8  Il est significatif de constater que Simone Weil étend le déterminisme cartésien et spinoziste à tous les phénomènes naturels, y compris les faits psychologiques. La pesanteur, pour elle, n’est mise en évidence que par la grâce. Elle méconnaît par là la marge d’indétermination et de « gratuité » que Dieu a laissée dans la nature, et qui permet l’insertion de la liberté et du miracle dans le monde. Il n’en reste pas moins qu’en fait la pesanteur est pratiquement toute-puissante : saint Thomas reconnaît que la plupart des actions humaines sont dictées par l’aveugle appétit des sens et soumises au déterminisme des astres. (Note de l’éditeur.)

9  C’est précisément par cette antithèse, ce déchirement entre les effets de la grâce en vous, la beauté du monde autour de nous et l’implacable nécessité qui régit l’univers que nous percevons Dieu à la fois comme présent à l’homme et comme absolument irréductible à toute mesure humaine. (Note de l’éditeur.)

10  « Si tu veux, tu peux me rendre pur. » (Texte évangélique.)

11  C’est là encore une de ces contradictions qui ne se dénouent que dans l’ineffable : la vie mystique, qui ne relève que de l’arbitraire divin, est pourtant soumise à des lois rigoureuses. Saint Jean de la Croix a pu donner un schéma géométrique de l’itinéraire de l’âme vers Dieu. (Note de l’éditeur.)

12  Dans l’esprit de Simone Weil, ce vocable signifie : interprétation affective, jugement concret de valeur. Je vois par exemple un homme qui escalade un mur : instinctivement (et peut-être à tort) je « lis » en lui un voleur. (Note de l’éditeur.)

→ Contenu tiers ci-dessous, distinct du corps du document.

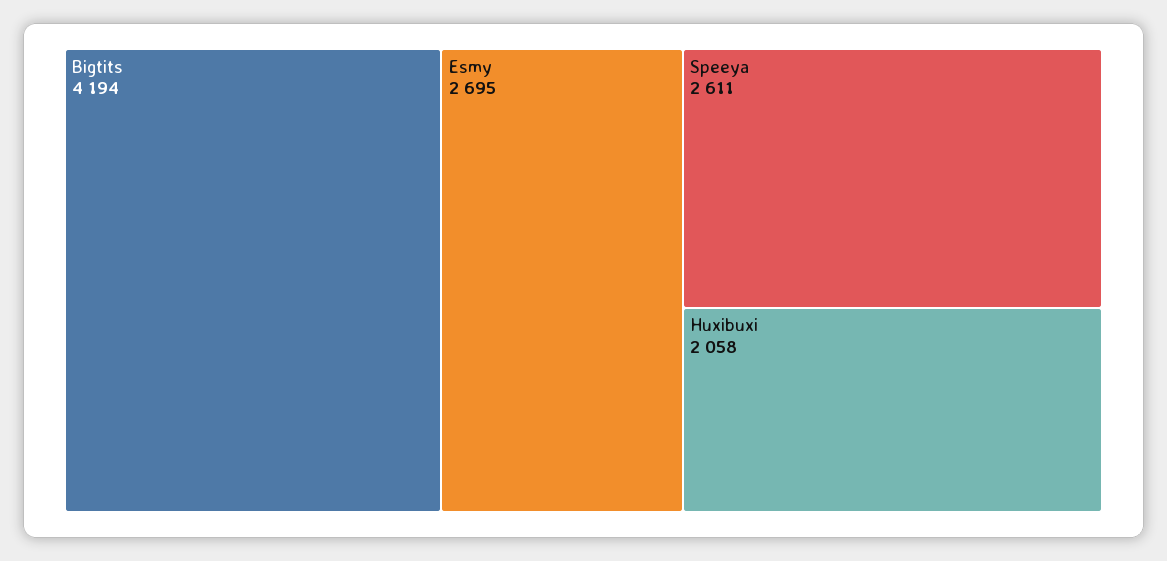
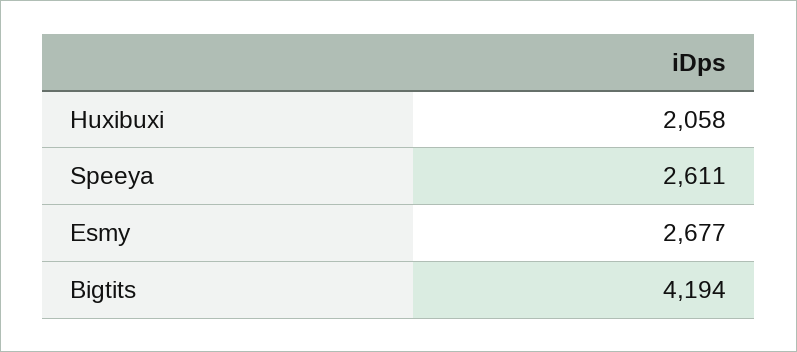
  {
    "Bigtits": 4194,
-   "Esmy": 2695,
+   "Esmy": 2677,
    "Speeya": 2611,
    "Huxibuxi": 2058
  }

13  Cf. les textes de l’Évangile concernant les auteurs de « lectures » erronées : « Pardonnez-leur, mon Père, car ils ne savent pas ce qu’ils font… L’heure vient où quiconque vous fera mourir croira rendre hommage à Dieu. » (Note de l’éditeur.)

14  L’identification de l’âme à l’univers n’a ici aucun rapport avec le panthéisme. On ne peut accepter pleinement l’aveugle nécessité qui régit l’univers qu’en adhérant par amour au Dieu transcendant à l’univers. Cf. plus haut : « Ce monde, en tant que tout à fait vide de Dieu est Dieu lui-même. » (Note de l’éditeur.)

15  Descendit ad inferos… De même, dans un autre ordre, le grand art rachète la pesanteur et l’épousant par amour. (Note de l’éditeur.)

16  Sur l’origine de ce mythe, cf. PLATON, République, liv. VI. – Adorer le « gros animal », c’est penser et agir conformément aux préjugés et aux réflexes de la foule, au détriment de toute recherche personnelle de la vérité et du bien. (Note de l’éditeur.)

17  Ces lignes ont été écrites en 1942. (Note de l’éditeur.)

18  Reconnaître comme le fait ici Simone Weil, d’une part, qu’il y a eu, dans l’histoire d’Israël, des éclairs de mystique pure (Isaïe, etc.) et d’autre part que le christianisme naissant a été protégé par sa coquille juive, c’est déjà légitimer la mission divine d’Israël. (Note de l’éditeur.)